▶ Problem requirements
In the polling problem statement, whom does the messenger work for?

▶ Page text
★ ★ ★ ★ ★

I am trying to optimize what we call AJAX request polling frequency in the domain of web design. Here's a general version of the problem in simple lingo:

Problem Statement:

Suppose there are 3 persons - consumer (C), producer(P) and a messenger(M). The consumer and producer are some distant apart and can't communicate directly. The messenger - who works for the consumer - takes order from consumer, walks up to producer, places the order and come back to consumer. Messenger needs some finite amount of time to make the travel between P and C.

Now different orders require different amount of time for processing. After an order is placed, the M and C have no way to know how long the order processing will take. Hence, the messenger is required to make repeated trips to the Producer to check if the order is ready. It works in this way:

  • Step 1: Messenger waits for W amount of time
  • Step 2: M Goes to the producer to see if order is ready
  • Step 3: a) Order ready - come back with the produced item b) Not ready - come back and repeat from step 1.

★ ★ ★ ★ ★

▶ Source material

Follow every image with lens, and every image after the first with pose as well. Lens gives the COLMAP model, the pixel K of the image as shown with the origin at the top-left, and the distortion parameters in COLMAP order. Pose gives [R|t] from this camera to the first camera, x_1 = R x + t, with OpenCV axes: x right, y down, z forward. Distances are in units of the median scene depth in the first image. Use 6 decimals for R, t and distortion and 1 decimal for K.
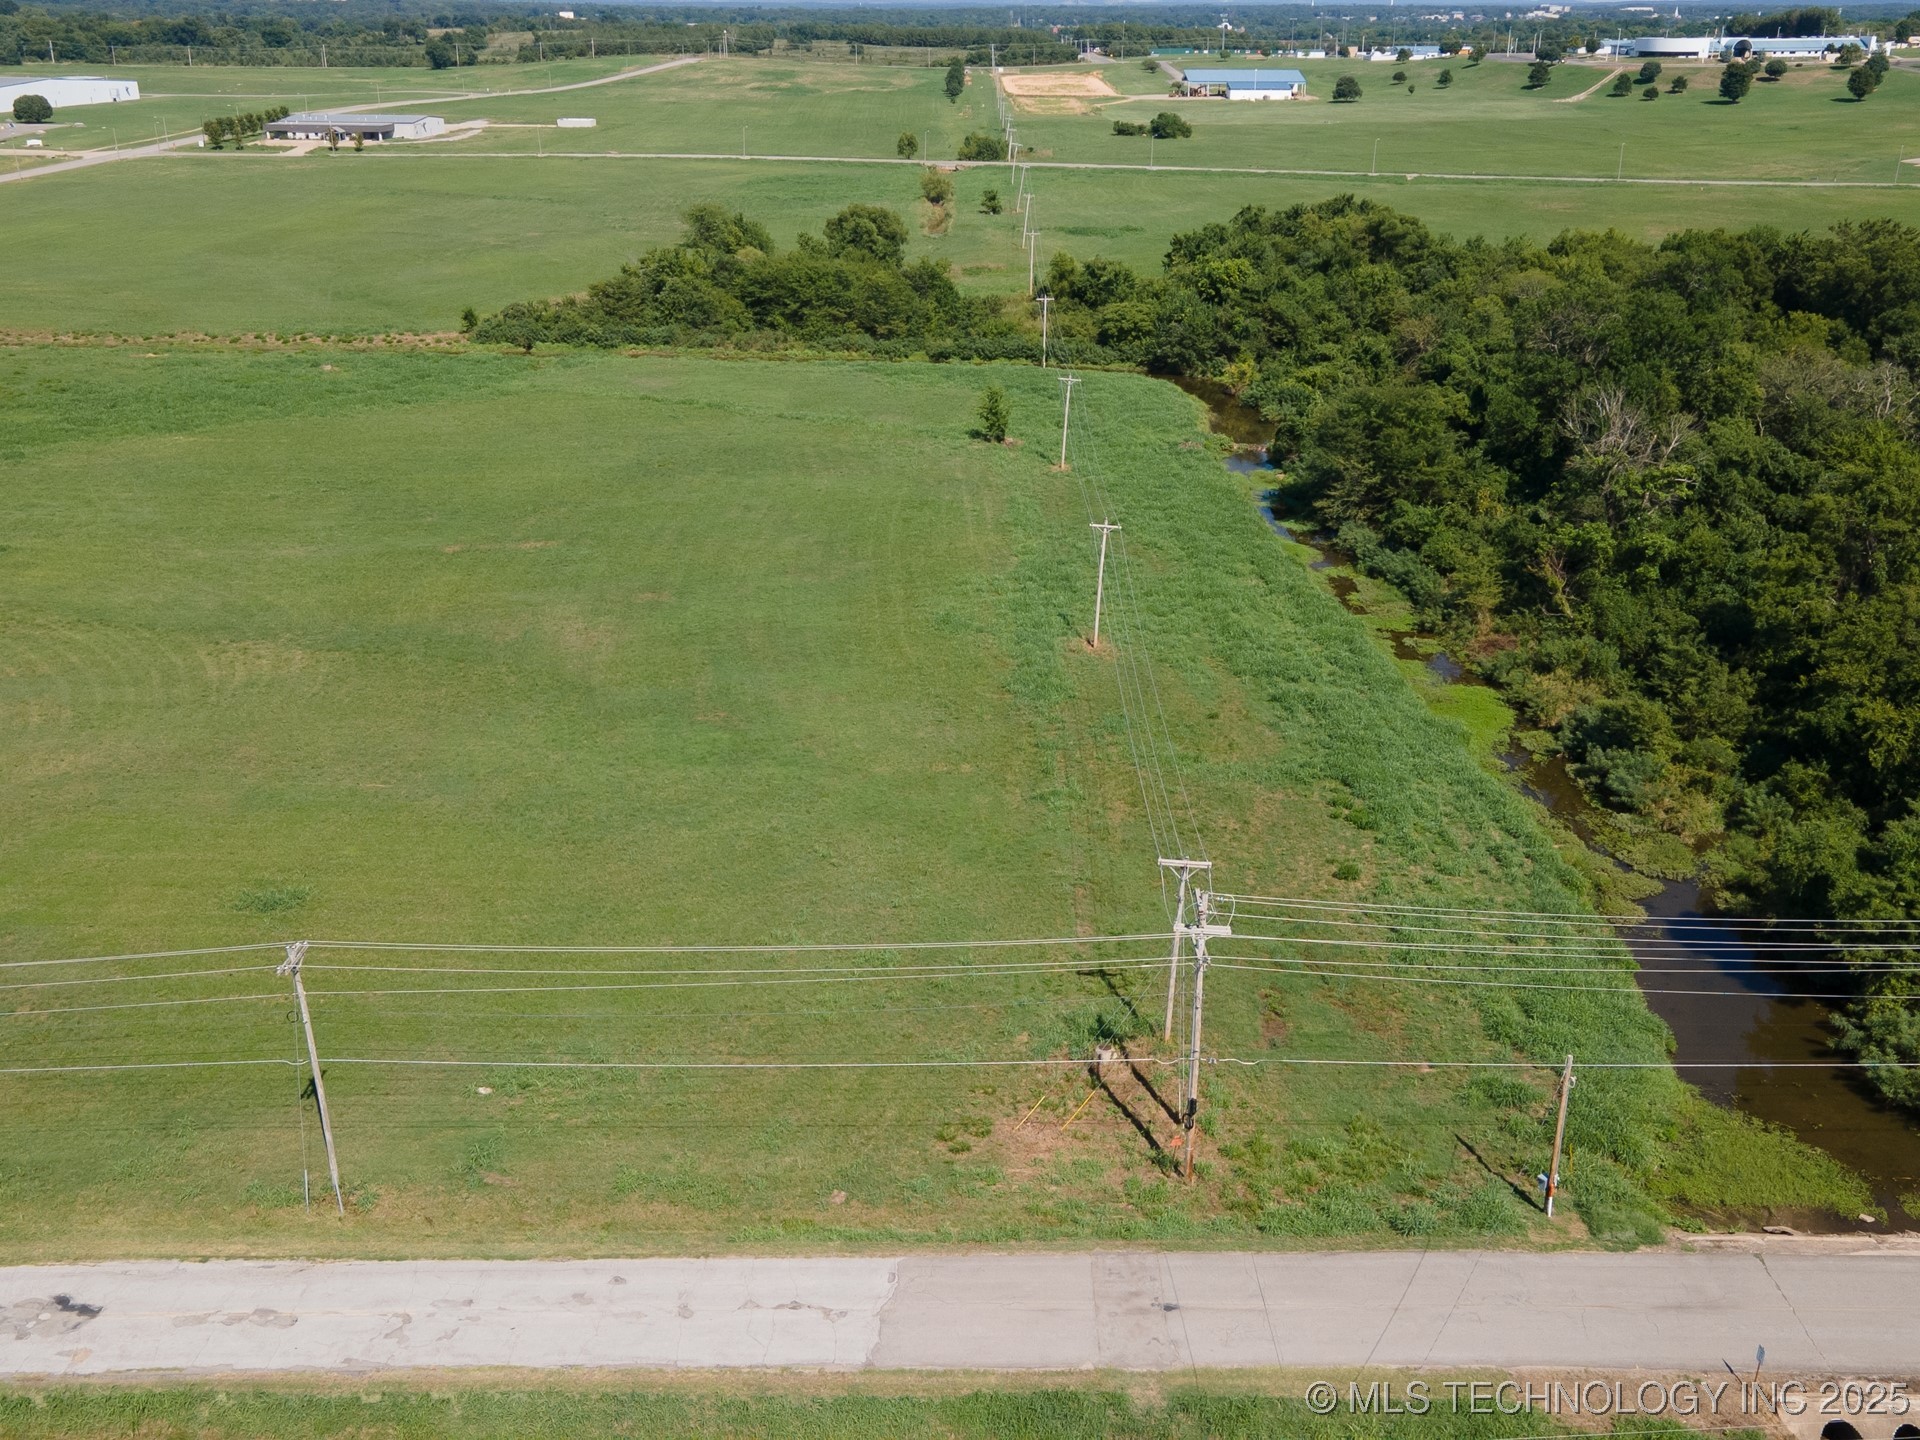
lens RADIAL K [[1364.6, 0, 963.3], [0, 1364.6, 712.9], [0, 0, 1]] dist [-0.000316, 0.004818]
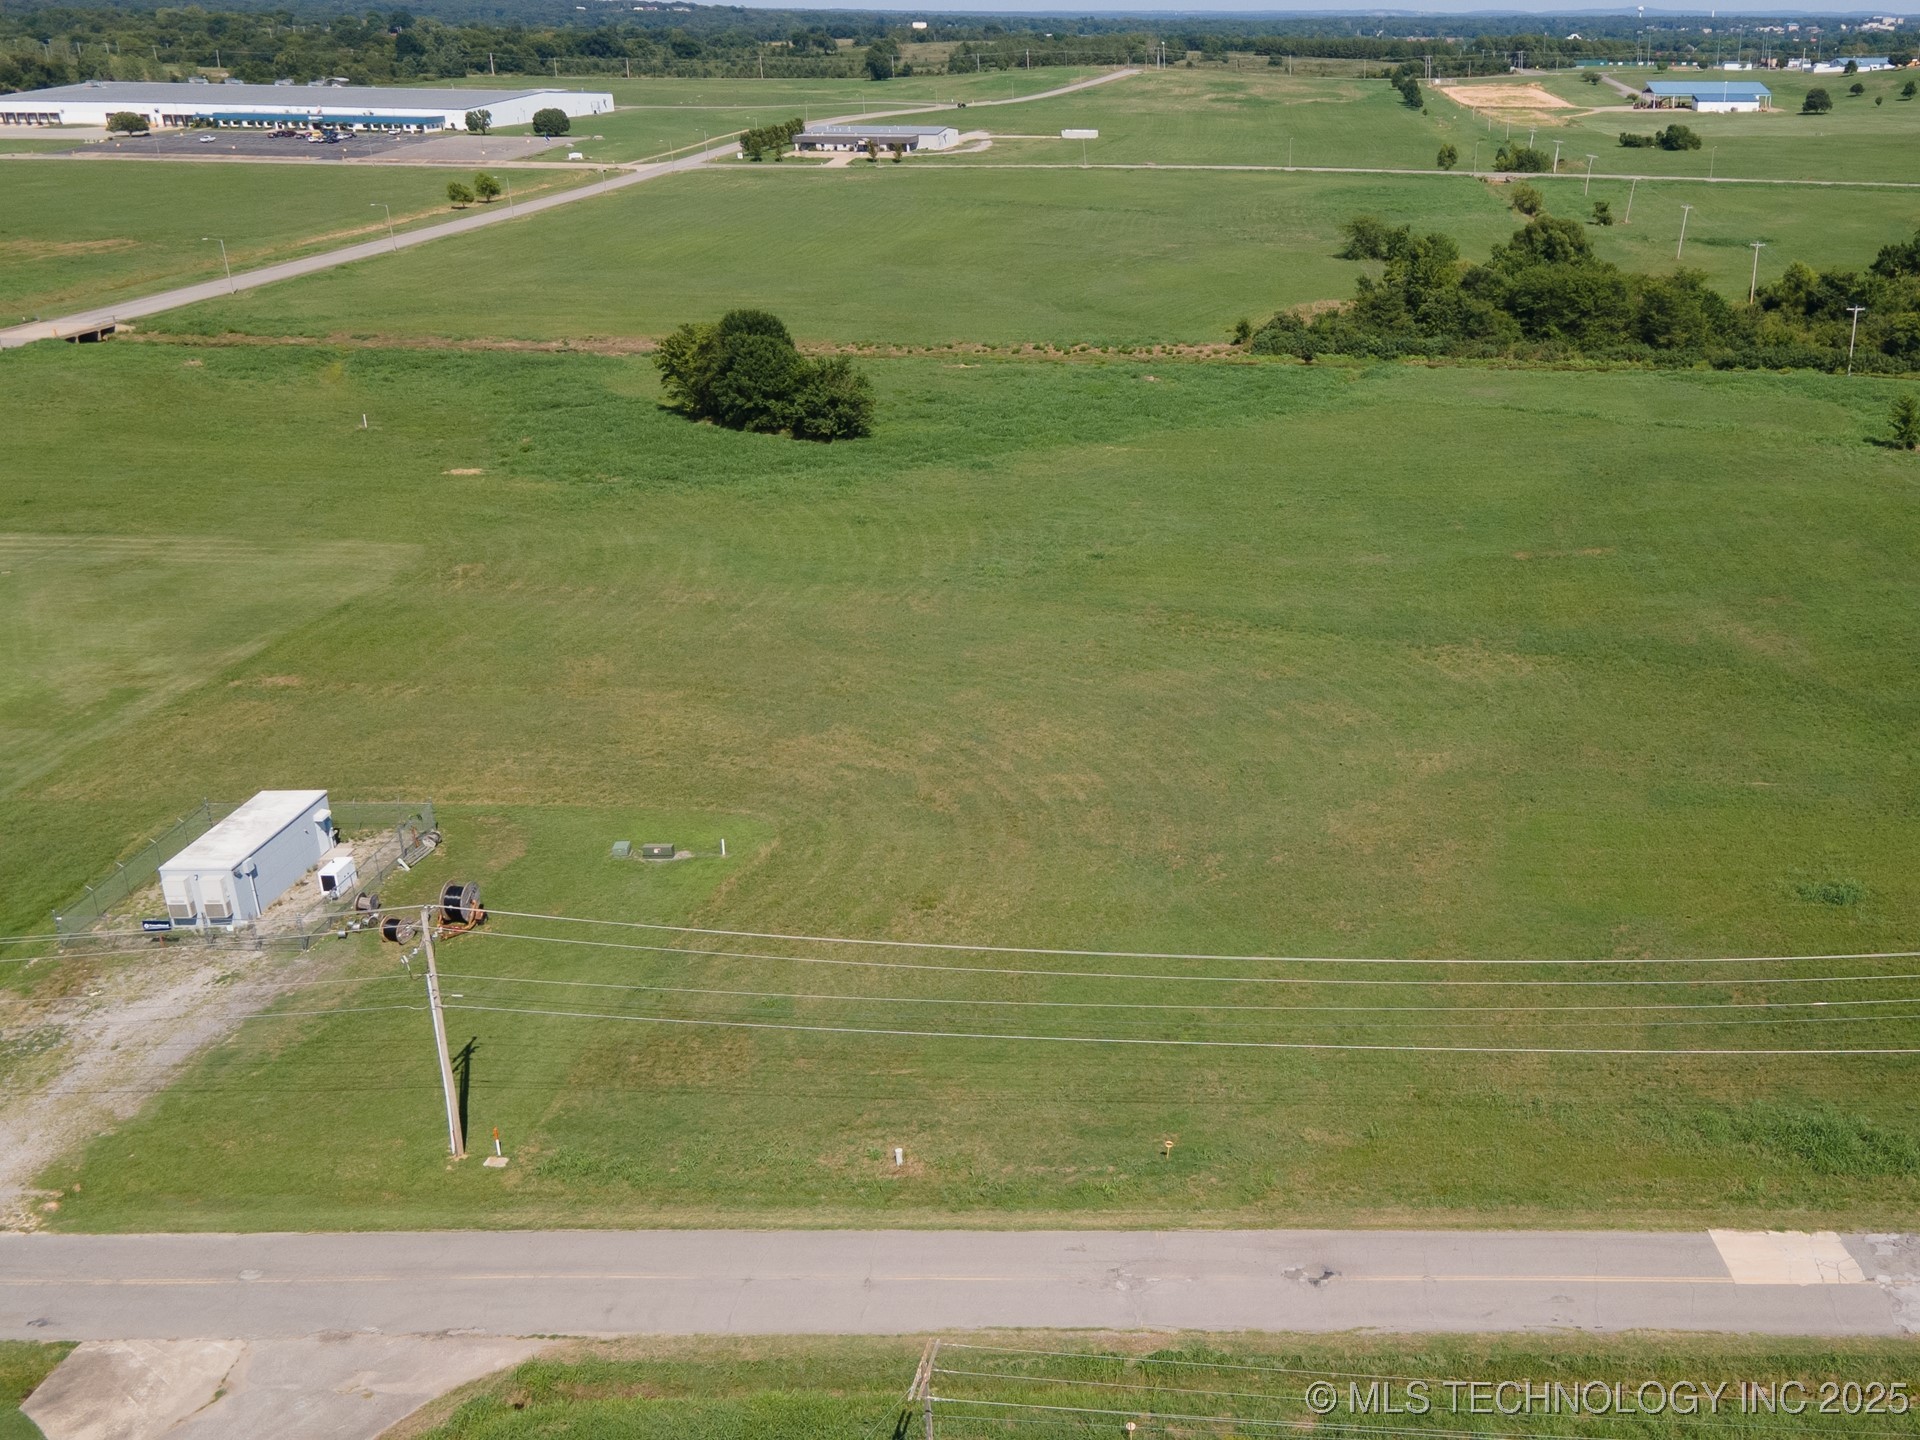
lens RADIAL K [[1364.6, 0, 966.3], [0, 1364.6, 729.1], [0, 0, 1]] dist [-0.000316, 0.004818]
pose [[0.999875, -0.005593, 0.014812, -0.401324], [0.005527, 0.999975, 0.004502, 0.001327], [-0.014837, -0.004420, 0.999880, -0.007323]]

★ ★ ★ ★ ★

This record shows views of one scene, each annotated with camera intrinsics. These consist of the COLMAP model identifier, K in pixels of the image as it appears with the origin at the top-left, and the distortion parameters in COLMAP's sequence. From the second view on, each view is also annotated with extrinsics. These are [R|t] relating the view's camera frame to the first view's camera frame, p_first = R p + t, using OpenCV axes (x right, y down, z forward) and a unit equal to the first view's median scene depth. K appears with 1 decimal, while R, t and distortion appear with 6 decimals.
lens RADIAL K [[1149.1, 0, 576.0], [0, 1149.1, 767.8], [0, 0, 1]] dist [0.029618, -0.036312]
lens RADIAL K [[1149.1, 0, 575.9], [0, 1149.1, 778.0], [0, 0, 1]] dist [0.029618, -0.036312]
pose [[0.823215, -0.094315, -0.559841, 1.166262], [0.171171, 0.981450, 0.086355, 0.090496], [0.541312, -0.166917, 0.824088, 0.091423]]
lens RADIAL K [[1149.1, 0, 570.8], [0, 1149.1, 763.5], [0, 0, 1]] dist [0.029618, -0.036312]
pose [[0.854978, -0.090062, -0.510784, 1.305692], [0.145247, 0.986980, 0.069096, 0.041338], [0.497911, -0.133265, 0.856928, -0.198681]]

★ ★ ★ ★ ★

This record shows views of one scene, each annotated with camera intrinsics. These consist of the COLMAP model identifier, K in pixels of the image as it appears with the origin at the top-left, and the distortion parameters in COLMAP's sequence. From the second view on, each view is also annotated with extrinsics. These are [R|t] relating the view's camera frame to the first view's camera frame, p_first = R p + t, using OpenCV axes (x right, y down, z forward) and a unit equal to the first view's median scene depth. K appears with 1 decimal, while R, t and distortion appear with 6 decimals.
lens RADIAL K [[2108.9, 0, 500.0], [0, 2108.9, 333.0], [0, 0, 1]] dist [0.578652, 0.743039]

★ ★ ★ ★ ★

▶ Final answer
The consumer (C).